Kendime sıfırdan bir gardırop kuruyor olsam, ilk beş takım elbisemi düz renk ya da çok hafif desenli tercih ederdim. Nedeni de şudur: Takım elbisedeki desen ya da çizgilerin renkleri ile gömlek ve/veya kravattaki renkleri kesinlikle uydurmaya çalışırım. Örneğin mavi çizgili gri bir takım elbise ile yalnızca mavi gömlek giyerim. Haliyle bu çizgili takım elbise benim kombinasyon çeşitliliğimi kısıtlar. Az sayıda takım elbisem varken kendimi kısıtlamak istemem; bu yüzden başlangıç aşamasında düz renk takım elbise tercih ederim.
Bazı kumaşlar tek renk iplikten dokunmuş olmasına rağmen, dokuma yöntemi sebebiyle (balık sırtı dokuma gibi), çizgili ya da desenli gibi görünebilir. Çok bariz olanları benim gözümü yorduğu için tercih etmem. Sadece yakından incelendiğinde belli olanlarla ilgili olarak da özel bir hissiyatım yoktur; özellikle aramam, gözüme hoş göründüğü sürece sorun etmem.
Uzaktan tek renk gibi görünen, çok yakından bakıldığında birden fazla renkte iplikten dokunmuş kumaşları beğenirim. Bu dokuma ile özellikle gri takım elbiselerde karşılaşabilirsiniz. Bu kumaşa farklı bir görünüş verir, araba kaportası gibi boyanmış havası yoktur; dokumanın doğallığını hissedebilirsiniz.
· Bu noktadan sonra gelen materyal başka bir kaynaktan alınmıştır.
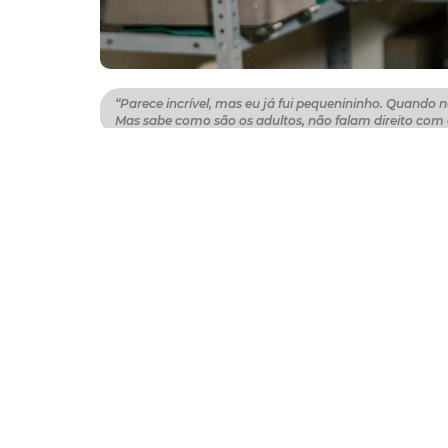
“Parece incrível, mas eu já fui pequenininho. Quando 
Mas sabe como são os adultos, não falam direito com a
Aos 92 anos, cresce junto com Fortaleza um
e amores inexplicáveis. Nirez está entre a
Iracema em 2026. A comenda será entregue n
parte das celebrações dos 300 anos de Forta
Quando Nirez nasceu, em 15 de maio de 1934, 
Azevedo, era pintor, fotógrafo e poeta; a m
do menino talvez já estivesse traçado: olha
uma vida longeva. A cidade completa três séc
Miguel Ângelo de Azevedo a viu mudar muit
escorrem pelos dedos.
No ano em que ele nasceu, também ocorreu a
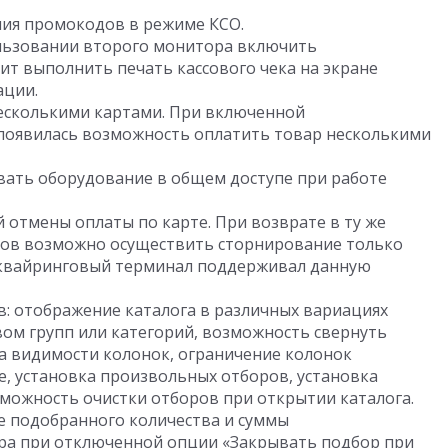
ия промокодов в режиме КСО.
льзовании второго монитора включить
ит выполнить печать кассового чека на экране
ации.
есколькими картами. При включенной
появилась возможность оплатить товар несколькими
ать оборудование в общем доступе при работе
отмены оплаты по карте. При возврате в ту же
ров возможно осуществить сторнирование только
эквайринговый терминал поддерживал данную
в: отображение каталога в различных вариациях
ом групп или категорий, возможность свернуть
ка видимости колонок, ограничение колонок
е, установка произвольных отборов, установка
можность очистки отборов при открытии каталога.
е подобранного количества и суммы
ра при отключенной опции «Закрывать подбор при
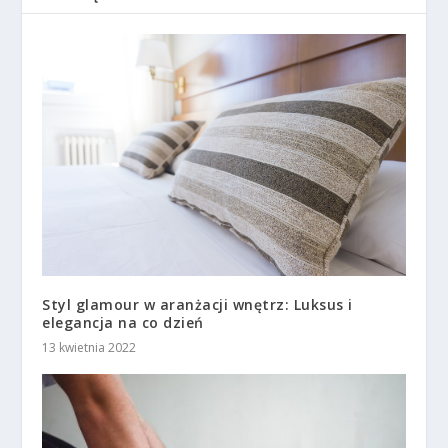
Styl glamour w aranżacji wnętrz: Luksus i
elegancja na co dzień
13 kwietnia 2022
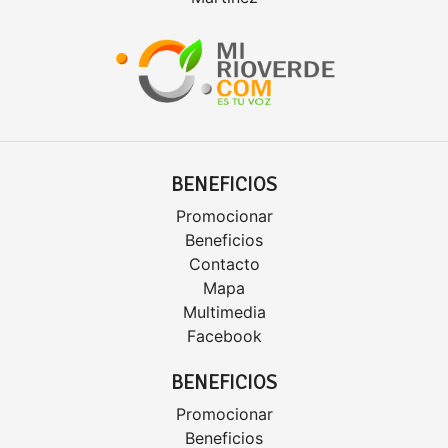
BENEFICIOS
Promocionar
Beneficios
Contacto
Mapa
Multimedia
Facebook
BENEFICIOS
Promocionar
Beneficios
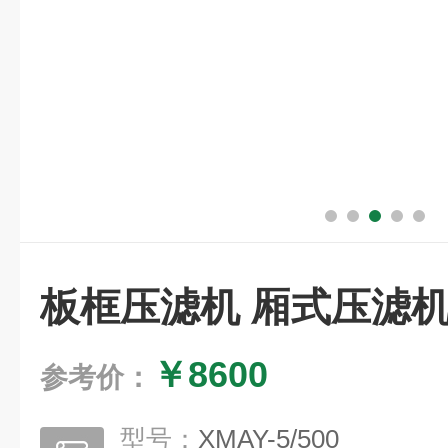
板框压滤机 厢式压滤
￥8600
参考价：
型号：
XMAY-5/500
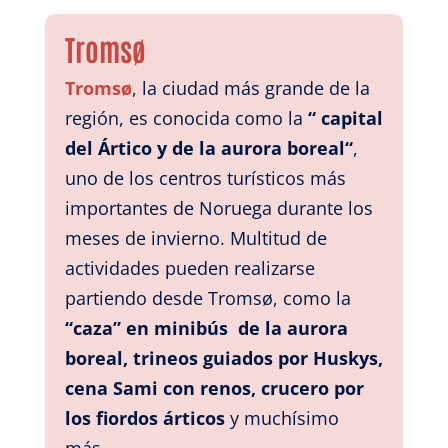
Tromsø
Tromsø
, la ciudad más grande de la
región, es conocida como la
“ capital
del Ártico
y de la aurora boreal“
,
uno de los centros turísticos más
importantes de Noruega durante los
meses de invierno. Multitud de
actividades pueden realizarse
partiendo desde Tromsø, como la
“caza” en minibús de la aurora
boreal, trineos guiados por Huskys,
cena Sami con renos, crucero por
los fiordos árticos
y muchísimo
más.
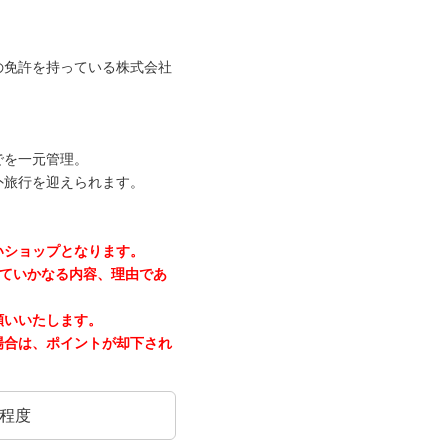
の免許を持っている株式会社
でを一元管理。
外旅行を迎えられます。
いショップとなります。
にていかなる内容、理由であ
願いいたします。
場合は、ポイントが却下され
日程度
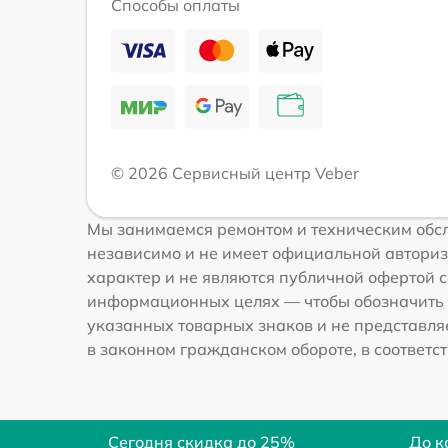
Способы оплаты
© 2026 Сервисный центр Veber
Мы занимаемся ремонтом и техническим обсл
независимо и не имеет официальной авториз
характер и не являются публичной офертой со
информационных целях — чтобы обозначить 
указанных товарных знаков и не представля
в законном гражданском обороте, в соответств
Сегодня скидка до 25%
До к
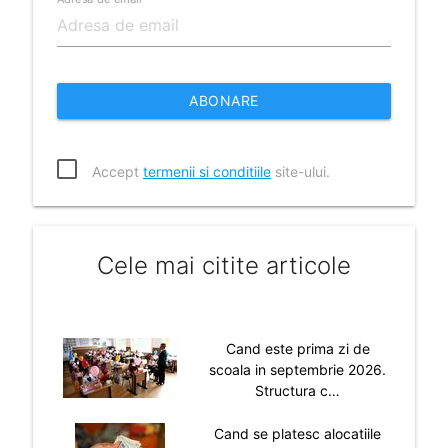
ABONARE
Accept
termenii si conditiile
site-ului.
Cele mai citite articole
Cand este prima zi de
scoala in septembrie 2026.
Structura c…
Cand se platesc alocatiile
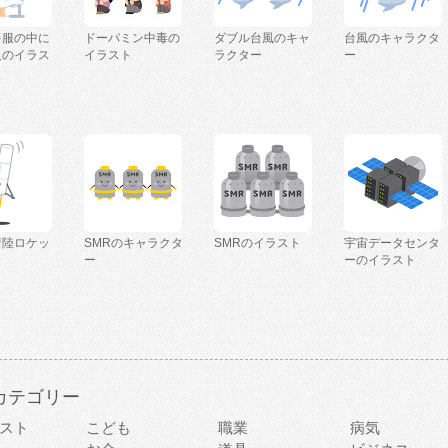
を服の中に
ドーパミン中毒の
ダブル台風のキャ
台風のキャラクタ
人のイラス
イラスト
ラクター
ー
着陸ロケッ
SMRのキャラクタ
SMRのイラスト
宇宙データセンタ
ー
ーのイラスト
カテゴリー
スト
こども
職業
病気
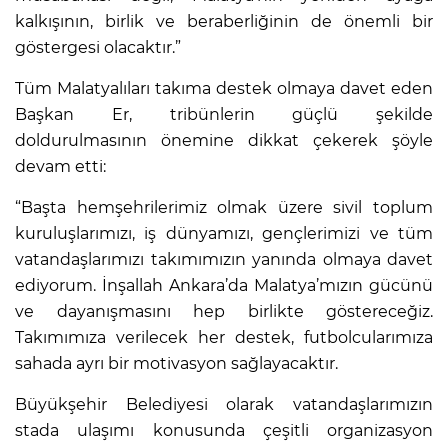
kalkışının, birlik ve beraberliğinin de önemli bir
göstergesi olacaktır.”
Tüm Malatyalıları takıma destek olmaya davet eden
Başkan Er, tribünlerin güçlü şekilde
doldurulmasının önemine dikkat çekerek şöyle
devam etti:
“Başta hemşehrilerimiz olmak üzere sivil toplum
kuruluşlarımızı, iş dünyamızı, gençlerimizi ve tüm
vatandaşlarımızı takımımızın yanında olmaya davet
ediyorum. İnşallah Ankara’da Malatya’mızın gücünü
ve dayanışmasını hep birlikte göstereceğiz.
Takımımıza verilecek her destek, futbolcularımıza
sahada ayrı bir motivasyon sağlayacaktır.
Büyükşehir Belediyesi olarak vatandaşlarımızın
stada ulaşımı konusunda çeşitli organizasyon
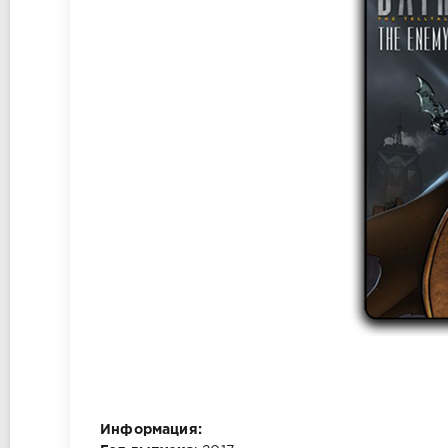
Информация:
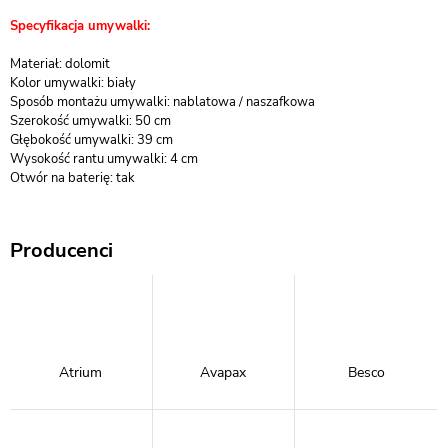
Specyfikacja umywalki:
Materiał: dolomit
Kolor umywalki: biały
Sposób montażu umywalki: nablatowa / naszafkowa
Szerokość umywalki: 50 cm
Głębokość umywalki: 39 cm
Wysokość rantu umywalki: 4 cm
Otwór na baterię: tak
Producenci
Atrium
Avapax
Besco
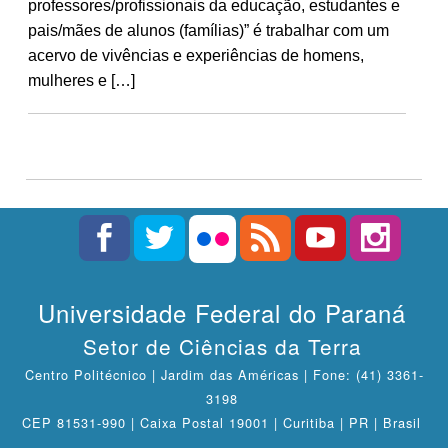
professores/profissionais da educação, estudantes e
pais/mães de alunos (famílias)” é trabalhar com um
acervo de vivências e experiências de homens,
mulheres e […]
Universidade Federal do Paraná
Setor de Ciências da Terra
Centro Politécnico | Jardim das Américas | Fone: (41) 3361-
3198
CEP 81531-990 | Caixa Postal 19001 | Curitiba | PR | Brasil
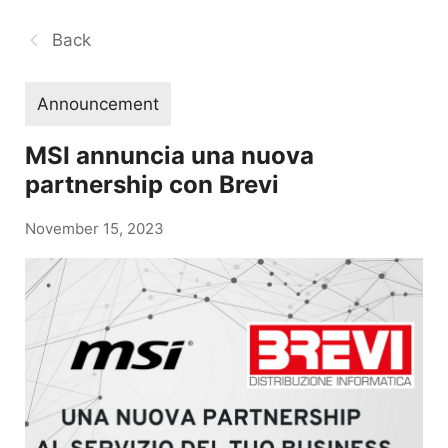
Back
Announcement
MSI annuncia una nuova
partnership con Brevi
November 15, 2023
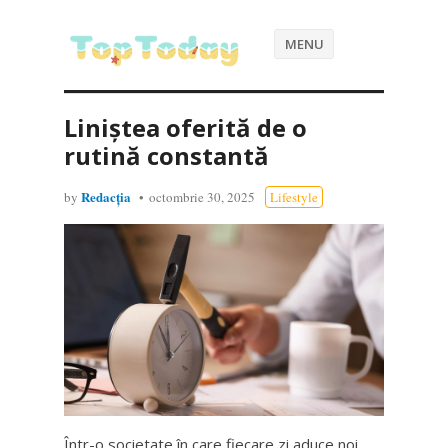
MENU
Liniștea oferită de o
rutină constantă
Redacția
by
octombrie 30, 2025
Lifestyle
Într-o societate în care fiecare zi aduce noi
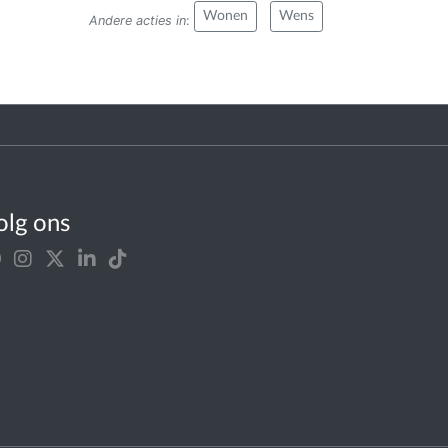
Wonen
Wens
Andere acties in
:
olg ons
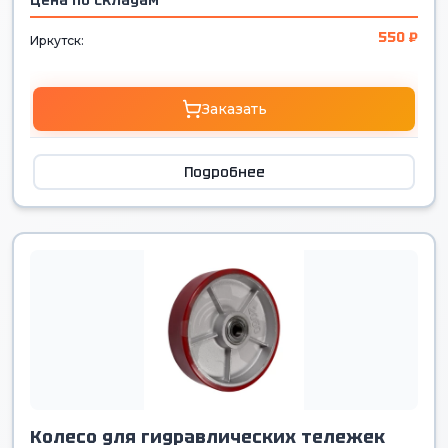
Цена по складам
550 ₽
Иркутск:
Заказать
Подробнее
Колесо для гидравлических тележек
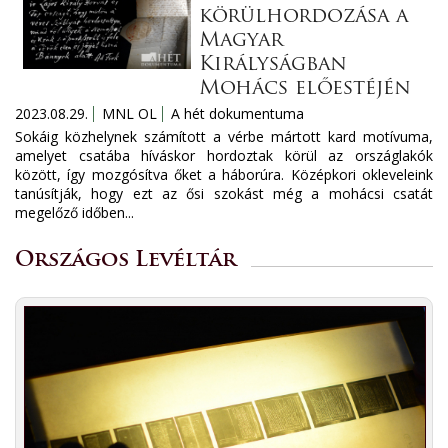
körülhordozása a
Magyar
Királyságban
Mohács előestéjén
2023.08.29.
MNL OL
A hét dokumentuma
Sokáig közhelynek számított a vérbe mártott kard motívuma,
amelyet csatába híváskor hordoztak körül az országlakók
között, így mozgósítva őket a háborúra. Középkori okleveleink
tanúsítják, hogy ezt az ősi szokást még a mohácsi csatát
megelőző időben...
Országos Levéltár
Bu tip dokunmuş gri takım elbiselerde, dokumanın içerisinde kahverengi tonlarının (belirgin olmayacak şekilde) bulunması ayrıca hoşuma gider (Hatta düğmeleri de hafif kahverengi tonlarında olacak şekilde). Böylece gri takım elbisenin kahverengi ayakkabı ve deri aksesuarlarla, hatta kahverengi tonlarındaki kravatlarla çok daha uyumlu bir şekilde kullanılmasını sağlar.